Andacht Februar 2016

01. Februar 2016

Wenn ihr beten wollt und ihr habt einem anderen etwas vorzuwerfen, dann vergebt ihm, damit auch euer Vater im Himmel euch eure Verfehlungen vergibt. (Matthäus 11,25)

In meiner Kinderzeit haben sich die Nachbarn gegenseitig verdächtigt. Die jeweils andere Gruppe mit ihrer Glaubenspraxis „zur Kirche zu gehen“ wurde kritisch beäugt. Versteckt wurde dabei vorgehalten: Dort betet ihr und dann macht ihr sofort wieder das Gegenteil. Für mich führten diese Verdächtigungen dazu den Anderen besser verstehen zu wollen.
Ähnlich erlebe ich heute die Verdächtigungen gegenüber anderen Glaubensformen. Dabei wird der Alltag an vermuteten ethischen Grundsätzen gemessen und beurteilt. Meistens führt es zur Ab- und Ausgrenzung des Anderen.
Ganz anders begreife ich Jesus Christus mit seiner Aussage zum Beten. Ich verstehe wie er Menschen in Gespräche gebracht hat. Mit Anderen in Harmonie leben, in wertvollen Gesprächen bleiben, kann ich nur, wenn ich bereit bin auch verborgene Beweggründe und Vorbehalte anzusehen. Verborgene Vorbehalte führen im Miteinander oft zu Vorwürfen. Zugleich wird das Gespräch kalt. Es bleibt stecken.
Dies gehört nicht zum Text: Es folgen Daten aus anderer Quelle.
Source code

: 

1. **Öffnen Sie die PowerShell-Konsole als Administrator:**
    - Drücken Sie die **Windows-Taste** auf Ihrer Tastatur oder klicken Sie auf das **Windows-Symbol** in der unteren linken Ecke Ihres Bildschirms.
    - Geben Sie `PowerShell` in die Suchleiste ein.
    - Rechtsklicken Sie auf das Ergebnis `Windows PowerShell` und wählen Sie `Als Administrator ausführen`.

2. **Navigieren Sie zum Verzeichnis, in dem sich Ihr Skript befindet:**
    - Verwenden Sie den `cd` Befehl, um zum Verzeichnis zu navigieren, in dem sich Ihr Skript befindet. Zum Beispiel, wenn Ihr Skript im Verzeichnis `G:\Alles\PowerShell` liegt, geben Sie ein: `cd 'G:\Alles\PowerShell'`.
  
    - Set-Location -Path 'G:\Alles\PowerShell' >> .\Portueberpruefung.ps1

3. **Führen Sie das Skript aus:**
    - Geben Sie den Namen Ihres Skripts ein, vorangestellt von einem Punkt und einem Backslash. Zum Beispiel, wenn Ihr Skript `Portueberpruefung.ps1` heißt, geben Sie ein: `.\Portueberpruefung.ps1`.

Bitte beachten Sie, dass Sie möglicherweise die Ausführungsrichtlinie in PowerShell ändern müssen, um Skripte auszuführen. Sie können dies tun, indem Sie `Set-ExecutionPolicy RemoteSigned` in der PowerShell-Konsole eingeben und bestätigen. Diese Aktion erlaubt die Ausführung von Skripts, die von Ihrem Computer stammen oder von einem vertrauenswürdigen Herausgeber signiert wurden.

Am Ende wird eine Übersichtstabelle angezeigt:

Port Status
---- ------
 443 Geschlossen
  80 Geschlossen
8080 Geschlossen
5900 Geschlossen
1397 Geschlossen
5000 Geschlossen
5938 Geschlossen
Wie befreiend es sein kann, auf den Anderen zuzugehen, etwas anzusprechen und erst danach zu beten, habe ich bei einem Besuch erlebt. Da hieß es: Und die soll ruhig wegbleiben. In der Stimme war Ärger, Trauer und verhaltene Wut zu spüren. Doch dann kam sie doch. Sie wollte genauso wie die Anderen ihren letzten Abschied von der gerade verstorbenen Mutter nehmen. Nach 16 Jahren betrat sie zum ersten Mal wieder das Elternhaus. Mit dem Vater ging sie zur Verstorbenen. Sie kniete nieder, streichelte noch einmal das Gesicht - und bekam Hilfe als sie vom Boden wieder aufstehen wollte. Danach konnte sie im Gespräch von einer schweren Krankheit und den eigenen Enkeln erzählen. Für den Urgroßvater war das alles neu. Er bat um einen Bildabzug der Handy-Bilder. Dabei kamen sie sich wieder näher. Gemeinsam wählten sie die Kleidung für die Verstorbene aus und gaben sie den Mitarbeitern des Bestattungshauses mit. Für mich war das gemeinsame Vaterunser-Gebet an der Totenbahre ein Gebet, in dem der vorherige Graben überbrückbar und neue gemeinsame Wege wieder denkbar sind. Verfehlungen waren vergeben - „Und vergib uns unsere Schuld, wie auch wir vergeben unseren Schuldigern“.